I will develop a single-molecule sensor that reveals multi-protein dynamics at micromolar concentrations to provide new understanding of how protein machinery functions in real-time. Proteins and their interactions are the cornerstone of biological processes. The dynamic cooperation between multiple species is key to most processes including chaperone-mediated protein folding, signal transduction, and metabolism. The dynamics of these processes is fast and adaptive due to a tailored combination of low affinity and high concentration. Current single-molecule sensors cannot capture these dynamics because (1) they only work in dilute solutions which perturbs the dynamics or (2) they only resolve a single species. Capturing dynamics of protein machinery at physiological conditions therefore remains one of the grand challenges in the field.

MultiSense will develop a nanoplasmonic sensor to provide the opportunity to reveal multi-molecular protein dynamics at micromolar concentrations. This will be achieved by (a) developing technology to resolve and interpret multi-protein interactions and cooperation, and (b) using this technology to provide the first real-time picture of chaperone-mediated protein folding at physiological conditions. This will contribute to unraveling why chaperones fail to induce proper folding or prevent protein aggregation in the context of diseases.

The proposed method can be implemented on any research-grade microscope and can be generalized to any protein by applying the proper particle functionalization. This will inspire other researchers to study dynamic cooperation in protein machinery to unravel complex molecular mechanisms. In the long term the small size and biocompatibility of metal nanoparticles will enable studies of protein interactions at the single-molecule level in their natural environment, a living cell.

The researchers have constructed the optical microscopy platform to perform multi-color single-molecule fluorescence measurements using plasmonic nanoparticles as signal enhancers. This platform is currently being expanded further to initiate and measure controllable temperature rises on the surface of nanoparticles. This will constitute a unique platform that enables simultaneous single-particle nanothermometry and single-molecule fluorescence experiments.

The necessary proteins and DNA constructs have been synthesized and functionalized with fluorophores to enable single-molecule fluorescence experiments of the chaperone cycle. Current work focuses on the optimization and quantification of protein- and peptide loading and accessibility on nanoparticle surfaces. Several publications have been written and will be submitted soon on the effect of particle coating on single-molecule interaction dynamics, the conjugation of low-QY dyes for single-molecule studies at high concentrations, and the numerical modelling and interpretation of pFRET signals.

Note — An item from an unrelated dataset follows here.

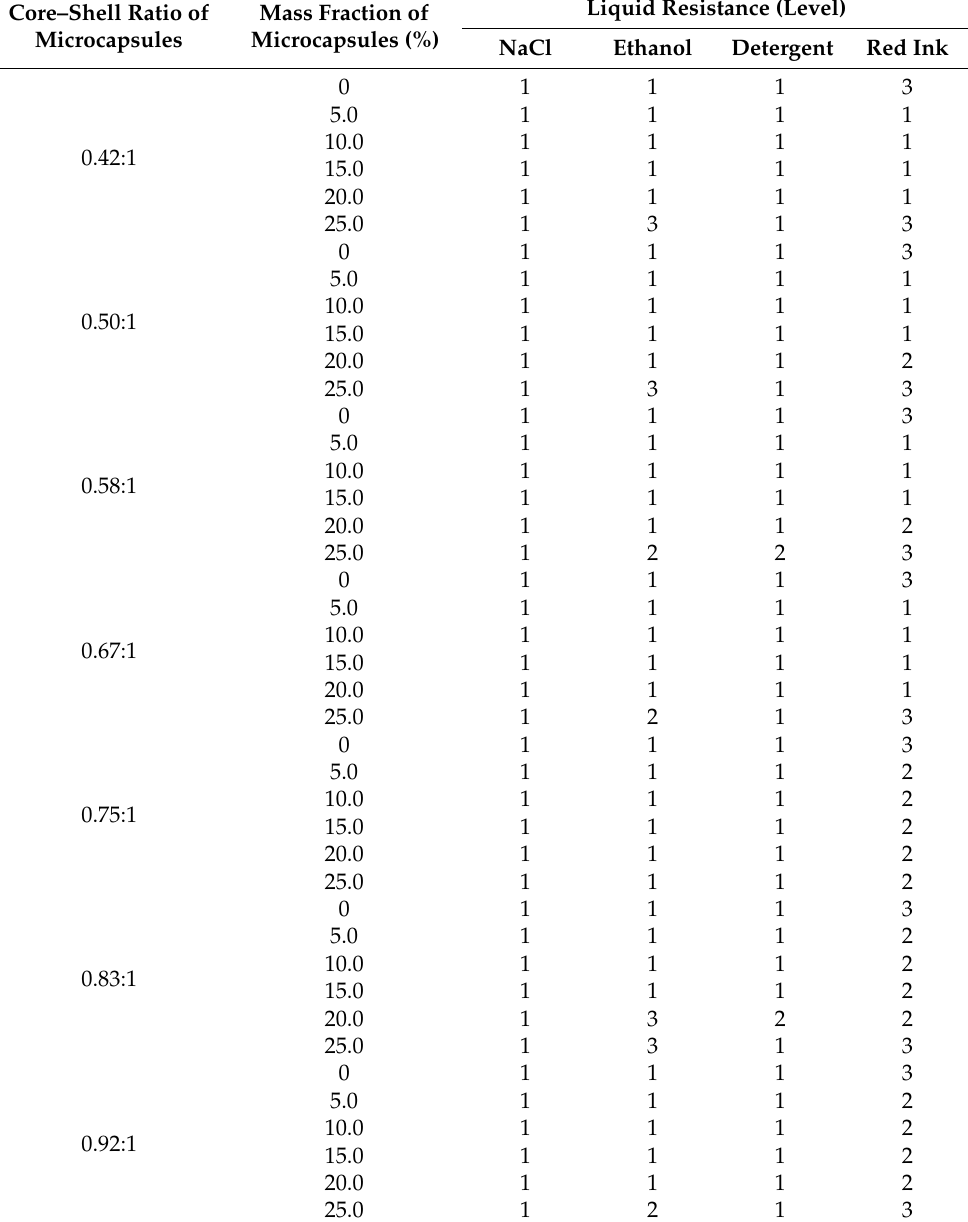
Table 9. Liquid resistance of the waterborne primer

Already, the researchers have established a unique platform that enables simultaneous single-particle nanothermometry and single-molecule fluorescence experiments. This platform was used for multi-color single-molecule plasmon-enhanced fluorescence microscopy, and will in the coming period be expanded to enable single-molecule Forster Resonance Energy Transfer measurements. In the second phase of the project MultiSense will use this platform to reveal multi-molecular protein dynamics at micromolar concentrations and at controlled temperatures. This will provide the first real-time picture of chaperone-mediated protein folding at physiological conditions, and will contribute to unraveling why chaperones fail to induce proper folding or prevent protein aggregation in the context of diseases.